Could be our dock in Seattle.  Complete with potted plants - desert rose just like we have in Tucson!!


A view to one of the other 5 jetties - you can see how low the tide is.






Corinne explaining to Tim how the tsunami affected Penang - 36 people died here.


On to the two most famous Buddhas in Penang - a 90' reclining Buddha and an equally long/tall upright one.


Interestingly, this is a Thai temple - on ground owned by Thailand - in the middle of Penang, Malaysia.

The splendor and bling of this temple is amazing.  These dragons out front are made of mosaic glass, each piece painstakingly hand-set.



And right across the street is the Burmese Temple and Buddha - 90 feet tall.  This too on land that belongs to Myanmar right in the middle of Penang.


Just one of the many structures on the Burmese temple grounds.


So we've been wondering about Buddha's earlobes - every single Buddha statue has these super elongated earlobes (even the ones we saw in the museum in Phnon Penh and those are very, very old).  Check out the earlobes in all my photos.

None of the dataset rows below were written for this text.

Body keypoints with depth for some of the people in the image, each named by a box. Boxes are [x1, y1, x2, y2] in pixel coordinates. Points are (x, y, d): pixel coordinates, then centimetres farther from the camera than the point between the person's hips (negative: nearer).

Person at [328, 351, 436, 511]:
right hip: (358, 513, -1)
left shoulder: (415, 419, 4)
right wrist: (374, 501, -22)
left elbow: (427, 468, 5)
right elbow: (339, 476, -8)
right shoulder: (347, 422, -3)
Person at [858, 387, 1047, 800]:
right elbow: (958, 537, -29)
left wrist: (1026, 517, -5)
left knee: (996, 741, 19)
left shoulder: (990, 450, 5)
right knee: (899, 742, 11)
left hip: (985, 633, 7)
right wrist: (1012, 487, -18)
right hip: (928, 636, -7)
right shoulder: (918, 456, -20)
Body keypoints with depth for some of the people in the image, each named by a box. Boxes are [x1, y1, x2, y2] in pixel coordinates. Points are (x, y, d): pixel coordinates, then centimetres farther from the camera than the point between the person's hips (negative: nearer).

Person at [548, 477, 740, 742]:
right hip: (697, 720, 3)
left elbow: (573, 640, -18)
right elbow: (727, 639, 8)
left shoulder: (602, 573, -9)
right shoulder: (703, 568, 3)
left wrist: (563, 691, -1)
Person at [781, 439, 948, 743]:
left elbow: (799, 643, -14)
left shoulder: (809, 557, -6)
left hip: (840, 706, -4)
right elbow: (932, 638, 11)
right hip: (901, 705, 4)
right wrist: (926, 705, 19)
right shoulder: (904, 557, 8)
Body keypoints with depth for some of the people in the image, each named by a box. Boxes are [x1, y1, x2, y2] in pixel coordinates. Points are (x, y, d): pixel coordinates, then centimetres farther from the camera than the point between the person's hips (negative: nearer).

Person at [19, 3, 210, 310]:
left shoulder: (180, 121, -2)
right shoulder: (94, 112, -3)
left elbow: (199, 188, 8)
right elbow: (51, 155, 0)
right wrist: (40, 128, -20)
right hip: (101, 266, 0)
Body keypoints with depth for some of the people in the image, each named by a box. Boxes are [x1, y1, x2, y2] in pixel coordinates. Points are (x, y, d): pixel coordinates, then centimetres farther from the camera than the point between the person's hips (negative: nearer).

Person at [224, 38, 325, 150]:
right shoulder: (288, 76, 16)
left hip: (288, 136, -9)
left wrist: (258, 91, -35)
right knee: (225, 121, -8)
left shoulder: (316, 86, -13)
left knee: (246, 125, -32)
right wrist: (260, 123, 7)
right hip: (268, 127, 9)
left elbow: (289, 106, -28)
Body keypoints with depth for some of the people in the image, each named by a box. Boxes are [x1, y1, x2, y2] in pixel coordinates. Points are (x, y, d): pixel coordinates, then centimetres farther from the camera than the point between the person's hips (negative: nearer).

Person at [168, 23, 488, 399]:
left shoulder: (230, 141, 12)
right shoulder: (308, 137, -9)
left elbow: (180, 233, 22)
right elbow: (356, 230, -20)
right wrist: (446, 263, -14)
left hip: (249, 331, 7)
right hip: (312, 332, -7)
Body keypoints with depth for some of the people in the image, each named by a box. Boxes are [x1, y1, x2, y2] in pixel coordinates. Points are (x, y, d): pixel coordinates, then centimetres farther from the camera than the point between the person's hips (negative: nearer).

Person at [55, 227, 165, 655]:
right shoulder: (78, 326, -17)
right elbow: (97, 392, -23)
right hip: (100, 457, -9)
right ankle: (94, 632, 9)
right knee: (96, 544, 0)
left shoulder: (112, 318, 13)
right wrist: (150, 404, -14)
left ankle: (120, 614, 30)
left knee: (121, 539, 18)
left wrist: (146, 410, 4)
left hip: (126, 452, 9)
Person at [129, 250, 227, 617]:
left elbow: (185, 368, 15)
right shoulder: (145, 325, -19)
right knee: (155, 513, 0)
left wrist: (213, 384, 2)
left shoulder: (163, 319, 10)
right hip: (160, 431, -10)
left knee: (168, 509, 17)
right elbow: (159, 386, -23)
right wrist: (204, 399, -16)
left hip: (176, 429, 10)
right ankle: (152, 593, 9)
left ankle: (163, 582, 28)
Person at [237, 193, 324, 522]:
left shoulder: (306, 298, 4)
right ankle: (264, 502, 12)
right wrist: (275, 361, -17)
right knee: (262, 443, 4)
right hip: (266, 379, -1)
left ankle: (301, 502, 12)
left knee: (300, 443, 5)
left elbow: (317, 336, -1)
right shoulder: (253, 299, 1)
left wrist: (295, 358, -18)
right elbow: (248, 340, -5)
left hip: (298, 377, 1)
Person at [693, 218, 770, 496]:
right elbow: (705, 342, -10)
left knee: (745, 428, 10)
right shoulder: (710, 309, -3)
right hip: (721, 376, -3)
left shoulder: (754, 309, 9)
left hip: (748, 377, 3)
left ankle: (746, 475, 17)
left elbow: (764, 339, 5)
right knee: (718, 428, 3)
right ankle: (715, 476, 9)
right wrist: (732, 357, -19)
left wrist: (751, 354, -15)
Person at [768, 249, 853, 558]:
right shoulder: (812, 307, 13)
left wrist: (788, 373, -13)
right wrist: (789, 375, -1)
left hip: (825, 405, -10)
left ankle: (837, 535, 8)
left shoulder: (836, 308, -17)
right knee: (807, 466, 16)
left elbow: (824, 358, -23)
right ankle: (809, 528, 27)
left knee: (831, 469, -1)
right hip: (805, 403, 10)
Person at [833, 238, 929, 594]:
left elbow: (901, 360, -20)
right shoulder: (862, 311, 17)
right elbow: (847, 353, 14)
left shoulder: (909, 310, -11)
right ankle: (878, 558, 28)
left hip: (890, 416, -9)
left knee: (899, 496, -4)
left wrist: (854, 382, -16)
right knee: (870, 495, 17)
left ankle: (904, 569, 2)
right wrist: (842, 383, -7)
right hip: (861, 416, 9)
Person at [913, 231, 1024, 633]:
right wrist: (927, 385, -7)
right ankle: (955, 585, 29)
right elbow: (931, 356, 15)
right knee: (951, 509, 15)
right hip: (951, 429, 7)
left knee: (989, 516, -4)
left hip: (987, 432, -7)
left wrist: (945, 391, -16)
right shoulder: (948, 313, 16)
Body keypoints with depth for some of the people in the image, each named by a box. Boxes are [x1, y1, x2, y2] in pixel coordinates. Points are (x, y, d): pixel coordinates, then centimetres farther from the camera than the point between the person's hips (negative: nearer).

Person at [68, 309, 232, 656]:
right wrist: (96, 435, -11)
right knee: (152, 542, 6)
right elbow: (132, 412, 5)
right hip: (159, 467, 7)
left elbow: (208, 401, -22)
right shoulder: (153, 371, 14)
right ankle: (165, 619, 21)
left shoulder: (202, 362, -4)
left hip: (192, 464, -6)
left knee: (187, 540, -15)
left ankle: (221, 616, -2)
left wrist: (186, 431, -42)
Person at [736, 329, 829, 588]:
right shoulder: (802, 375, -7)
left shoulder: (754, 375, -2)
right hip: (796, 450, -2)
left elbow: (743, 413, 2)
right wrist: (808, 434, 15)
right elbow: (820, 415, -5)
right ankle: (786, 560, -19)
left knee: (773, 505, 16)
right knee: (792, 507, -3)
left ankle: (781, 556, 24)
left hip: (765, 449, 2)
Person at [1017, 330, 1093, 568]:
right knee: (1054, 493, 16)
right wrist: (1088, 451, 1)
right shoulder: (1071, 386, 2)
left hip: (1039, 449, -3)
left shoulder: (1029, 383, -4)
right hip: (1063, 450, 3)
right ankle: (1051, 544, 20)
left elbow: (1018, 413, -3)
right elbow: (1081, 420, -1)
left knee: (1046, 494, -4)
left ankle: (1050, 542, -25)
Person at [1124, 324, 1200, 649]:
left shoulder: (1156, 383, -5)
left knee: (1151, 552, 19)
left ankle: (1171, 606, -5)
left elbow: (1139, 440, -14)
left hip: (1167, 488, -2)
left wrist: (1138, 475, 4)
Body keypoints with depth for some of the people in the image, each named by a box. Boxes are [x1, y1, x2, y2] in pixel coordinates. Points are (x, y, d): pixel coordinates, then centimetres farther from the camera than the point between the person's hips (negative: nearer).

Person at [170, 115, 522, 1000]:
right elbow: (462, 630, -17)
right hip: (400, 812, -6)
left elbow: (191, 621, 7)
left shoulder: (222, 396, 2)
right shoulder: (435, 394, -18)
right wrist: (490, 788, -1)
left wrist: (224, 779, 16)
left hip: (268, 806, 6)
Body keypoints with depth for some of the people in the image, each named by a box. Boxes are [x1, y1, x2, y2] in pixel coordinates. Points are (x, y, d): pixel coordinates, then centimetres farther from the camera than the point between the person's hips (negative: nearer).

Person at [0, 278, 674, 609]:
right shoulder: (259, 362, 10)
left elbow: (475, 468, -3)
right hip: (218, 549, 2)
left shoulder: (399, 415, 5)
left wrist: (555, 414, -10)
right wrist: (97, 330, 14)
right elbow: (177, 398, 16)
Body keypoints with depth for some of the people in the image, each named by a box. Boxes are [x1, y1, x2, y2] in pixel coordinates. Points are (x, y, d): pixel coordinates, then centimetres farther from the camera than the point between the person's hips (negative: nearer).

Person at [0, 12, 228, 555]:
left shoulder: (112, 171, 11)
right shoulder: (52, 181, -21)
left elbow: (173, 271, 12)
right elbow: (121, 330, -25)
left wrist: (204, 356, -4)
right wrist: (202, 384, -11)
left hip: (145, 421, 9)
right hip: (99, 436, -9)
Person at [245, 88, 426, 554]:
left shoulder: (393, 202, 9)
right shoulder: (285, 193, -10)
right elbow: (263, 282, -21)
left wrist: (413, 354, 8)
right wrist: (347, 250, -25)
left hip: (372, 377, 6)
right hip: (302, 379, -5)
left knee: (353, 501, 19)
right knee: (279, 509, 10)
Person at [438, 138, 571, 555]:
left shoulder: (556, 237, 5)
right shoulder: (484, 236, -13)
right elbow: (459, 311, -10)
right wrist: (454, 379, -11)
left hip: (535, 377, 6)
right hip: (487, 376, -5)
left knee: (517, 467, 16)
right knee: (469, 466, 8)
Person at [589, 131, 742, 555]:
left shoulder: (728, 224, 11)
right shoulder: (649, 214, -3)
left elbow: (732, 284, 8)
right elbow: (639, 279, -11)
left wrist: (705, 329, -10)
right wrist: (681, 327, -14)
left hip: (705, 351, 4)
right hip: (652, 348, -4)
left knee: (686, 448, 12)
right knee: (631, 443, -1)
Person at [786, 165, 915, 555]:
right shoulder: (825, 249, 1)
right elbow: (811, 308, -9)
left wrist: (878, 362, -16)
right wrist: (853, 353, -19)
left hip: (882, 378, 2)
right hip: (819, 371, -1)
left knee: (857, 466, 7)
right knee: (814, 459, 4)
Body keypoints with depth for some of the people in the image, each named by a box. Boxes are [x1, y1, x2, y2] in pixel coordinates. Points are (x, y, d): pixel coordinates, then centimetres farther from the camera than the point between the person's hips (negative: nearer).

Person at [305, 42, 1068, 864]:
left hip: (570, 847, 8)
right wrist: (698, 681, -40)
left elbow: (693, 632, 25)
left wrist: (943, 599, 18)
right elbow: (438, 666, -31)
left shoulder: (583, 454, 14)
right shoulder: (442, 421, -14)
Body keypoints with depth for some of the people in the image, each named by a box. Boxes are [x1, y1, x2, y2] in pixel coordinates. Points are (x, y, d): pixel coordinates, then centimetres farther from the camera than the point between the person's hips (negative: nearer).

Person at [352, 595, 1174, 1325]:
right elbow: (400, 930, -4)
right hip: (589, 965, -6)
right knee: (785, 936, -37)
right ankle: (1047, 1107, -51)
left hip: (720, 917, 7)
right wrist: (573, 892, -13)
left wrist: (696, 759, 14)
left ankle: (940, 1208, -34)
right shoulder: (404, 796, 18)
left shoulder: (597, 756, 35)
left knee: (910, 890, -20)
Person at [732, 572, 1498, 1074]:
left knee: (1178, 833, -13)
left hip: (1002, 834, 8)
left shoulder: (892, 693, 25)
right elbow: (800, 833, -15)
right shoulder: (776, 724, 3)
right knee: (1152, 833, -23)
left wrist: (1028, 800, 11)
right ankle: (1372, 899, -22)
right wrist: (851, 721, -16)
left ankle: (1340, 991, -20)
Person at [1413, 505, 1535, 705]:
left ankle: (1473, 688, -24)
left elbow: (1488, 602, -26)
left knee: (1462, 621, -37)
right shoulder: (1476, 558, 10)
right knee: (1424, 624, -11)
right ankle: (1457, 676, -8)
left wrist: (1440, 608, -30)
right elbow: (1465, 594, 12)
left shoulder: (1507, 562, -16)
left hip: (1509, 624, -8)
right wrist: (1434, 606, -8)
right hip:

No one has been able to explain this to us so we asked Corinne, our guide.  She tells us that the 'perfect' Buddha has 88 physical characteristics, including the elongated earlobes and fingers and toes that are even, namely not graduated in length.  She didn't remember any of the other 80 some odd so we looked it up when we got home - couldn't find any reference so we're still curious about those earlobes . . .

After Buddhas, it's off to the Penang Botanical Gardens, a lovely, green spot about 20" out of the city.    We take a quick tram ride and see a most bizarre tree - the bomb tree. It has branches growing from low down on the trunk and the fruit(?) is encased in a coconut shaped thing that looks like a bomb.
Most bizarre.

Monkeys along the way . . . they always look like worried old men to me.

A view of the field of the Gardens . . .


And last stop on the tour, the 'Local Products Emporium' where we watch bakers making some sort of Chinese delicacy (?) that's about the size and shape of a golf ball.  Even after sampling, we can't decide if it's a sweet or a savory.  Can't resist a couple of  purchases including some sort of fried/salted fish chip, the Chinese biscuits, and jelly fish chips . . .

A lot of excitement for these two kids for one day . . . tomorrow, the Butterfly Farm and our first foray on Penang's public transit.